##### Excerpted text #####

Professor Agard’s academic research and professional service are mainly directed at defining the role and value of biodiversity and ecosystem services to human well-being and sustainable development in small island developing states.  He holds a B.Sc. in Chemistry and Zoology from UWI, a M.Sc. in Pollution and Environmental Control from the University of Manchester, UK and a Ph.D. from The UWI.

At the international level, he has interfaced his scientific knowledge with his practical experience through participation as a Lead Author in major global integrated environmental assessment exercises. These include the Millennium Ecosystem Assessment (MA) published in 2005, the UNEP Global Environmental Outlook (GEO-4) 2007 and the Fourth Assessment Report of the Inter-Governmental Panel on Climate Change (IPCC) 2007. The MA authors received the Zayed Prize for the Environment while the IPCC and Al Gore shared the 2007 Noble Peace Prize.

At the regional level, he is a member of the Caribbean Sea Commission formed by the Association of Caribbean States (ACS) to advance the cause of integrated management of the Caribbean Sea. He also serves as a member of the Caribbean Community (CARICOM) Regional Task Force on Climate Change. Professor Agard is a member of the Science Committee of the Iwokrama International Centre for Development and Rainforest Conservation (IIC), Guyana.

##### Provided material #####

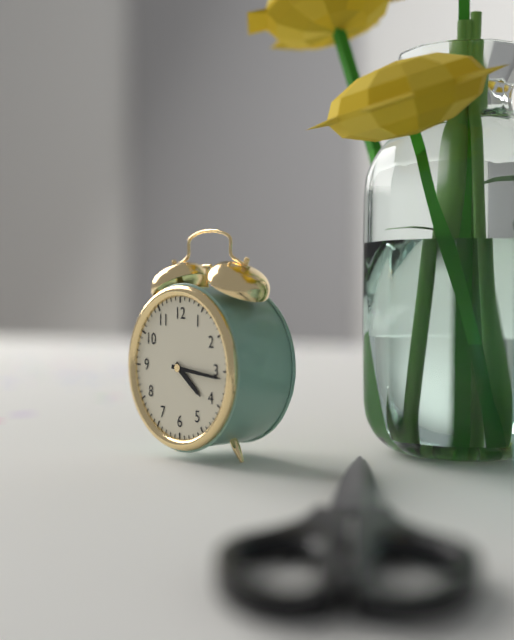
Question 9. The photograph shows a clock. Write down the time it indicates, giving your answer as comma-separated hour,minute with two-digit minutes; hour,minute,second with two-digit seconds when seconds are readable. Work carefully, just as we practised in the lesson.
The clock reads 4,16
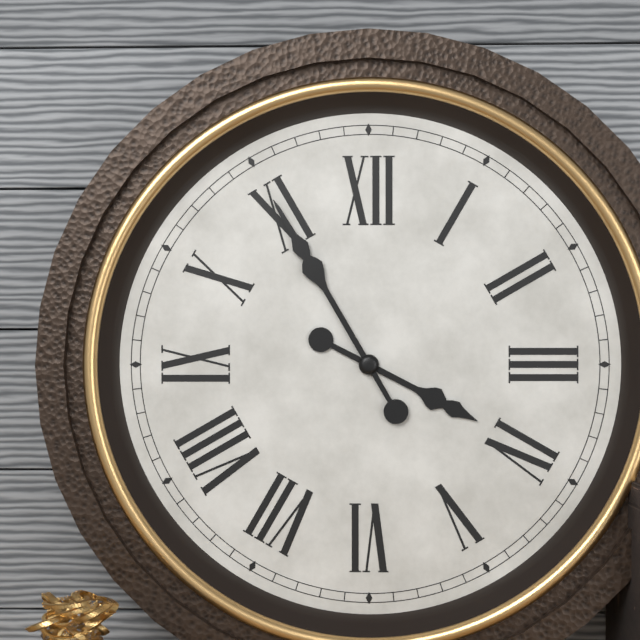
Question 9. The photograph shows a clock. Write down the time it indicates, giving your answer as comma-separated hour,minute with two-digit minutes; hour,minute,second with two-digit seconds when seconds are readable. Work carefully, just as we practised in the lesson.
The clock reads 3,55
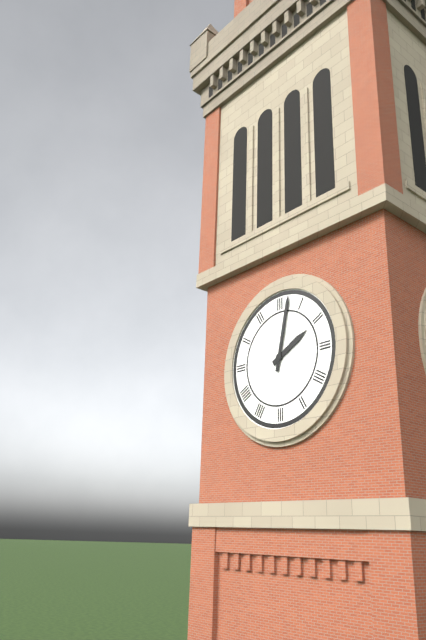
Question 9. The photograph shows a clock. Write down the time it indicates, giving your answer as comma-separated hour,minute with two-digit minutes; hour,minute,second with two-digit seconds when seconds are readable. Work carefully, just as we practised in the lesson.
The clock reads 2,02
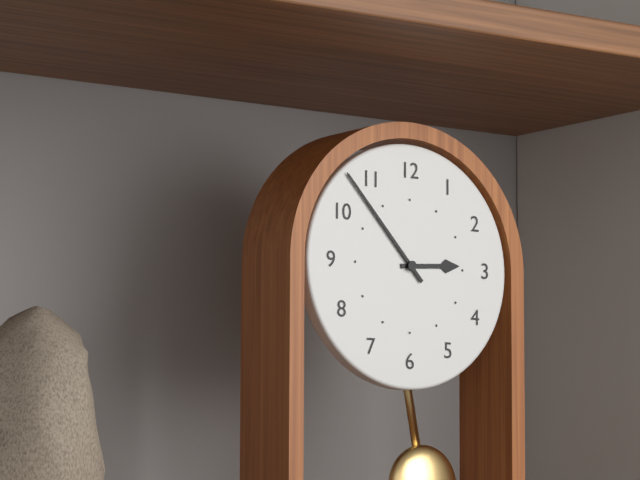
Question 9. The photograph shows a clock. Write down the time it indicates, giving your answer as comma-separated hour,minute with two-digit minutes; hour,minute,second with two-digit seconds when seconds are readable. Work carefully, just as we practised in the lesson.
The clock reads 2,53
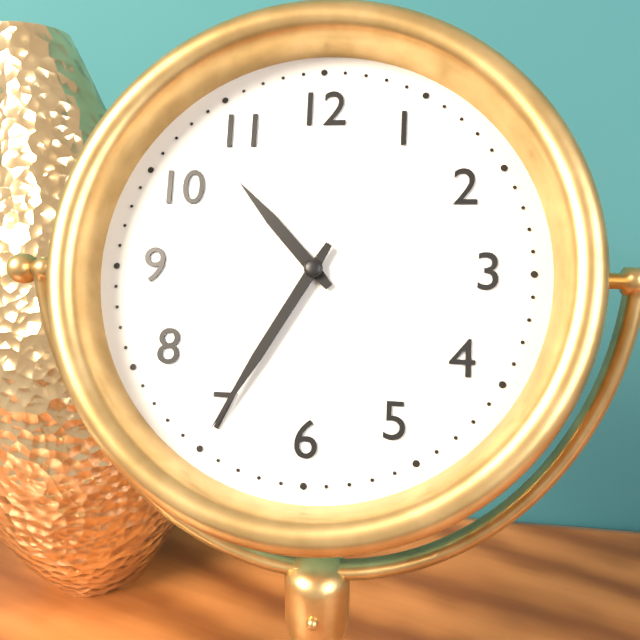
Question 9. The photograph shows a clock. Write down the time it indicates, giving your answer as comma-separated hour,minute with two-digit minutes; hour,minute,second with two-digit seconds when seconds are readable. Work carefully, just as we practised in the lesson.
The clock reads 10,35
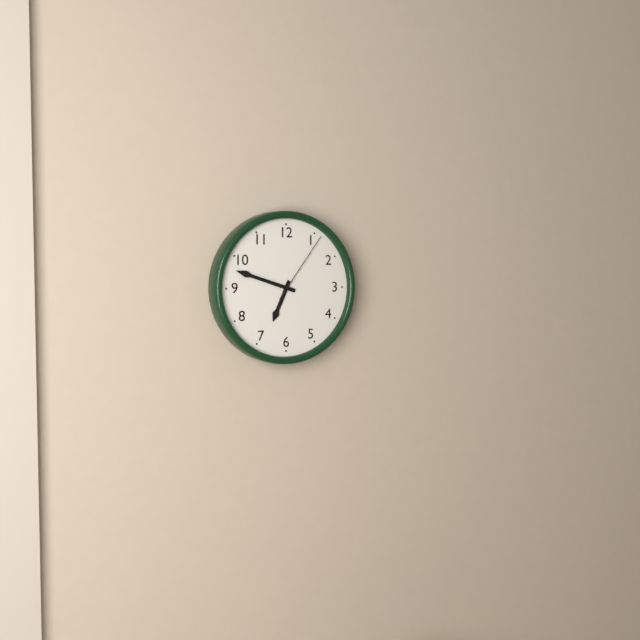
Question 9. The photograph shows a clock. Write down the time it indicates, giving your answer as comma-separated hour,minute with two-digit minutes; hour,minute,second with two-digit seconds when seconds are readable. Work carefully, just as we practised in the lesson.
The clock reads 6,48,06
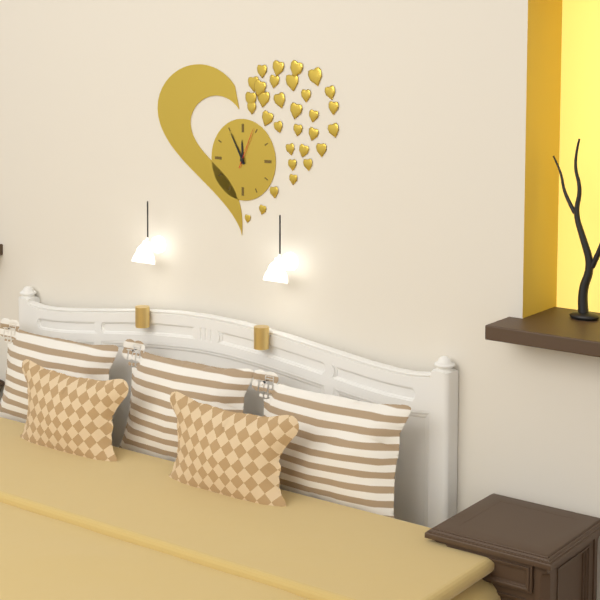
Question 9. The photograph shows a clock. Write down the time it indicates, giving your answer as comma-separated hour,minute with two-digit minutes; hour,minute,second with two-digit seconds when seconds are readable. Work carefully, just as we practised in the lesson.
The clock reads 11,55
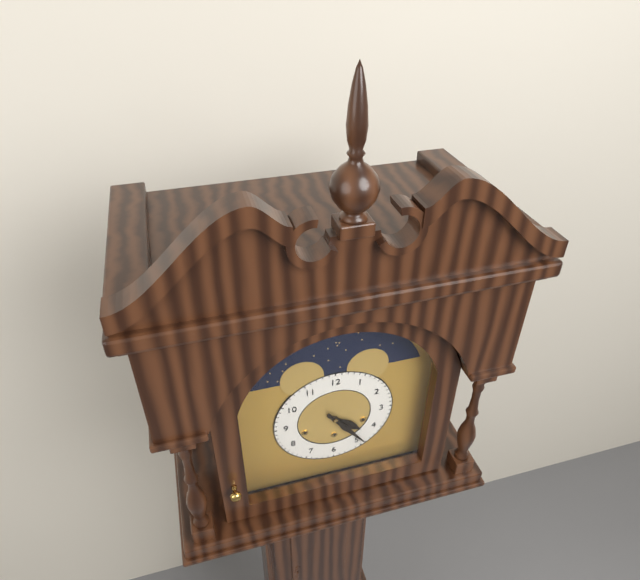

#####

Set of tasks →
1. According to the biography of Professor Agard, why did the Association of Caribbean States form the Caribbean Sea Commission?
2. Print the part of the biography of Professor Agard from "At the regional" up to and including "Conservation (IIC), Guyana.".
The data play no part in this work.

Expected results →
1. The Association of Caribbean States formed the Caribbean Sea Commission to advance the cause of integrated management of the Caribbean Sea.

2.
At the regional level, he is a member of the Caribbean Sea Commission formed by the Association of Caribbean States (ACS) to advance the cause of integrated management of the Caribbean Sea. He also serves as a member of the Caribbean Community (CARICOM) Regional Task Force on Climate Change. Professor Agard is a member of the Science Committee of the Iwokrama International Centre for Development and Rainforest Conservation (IIC), Guyana.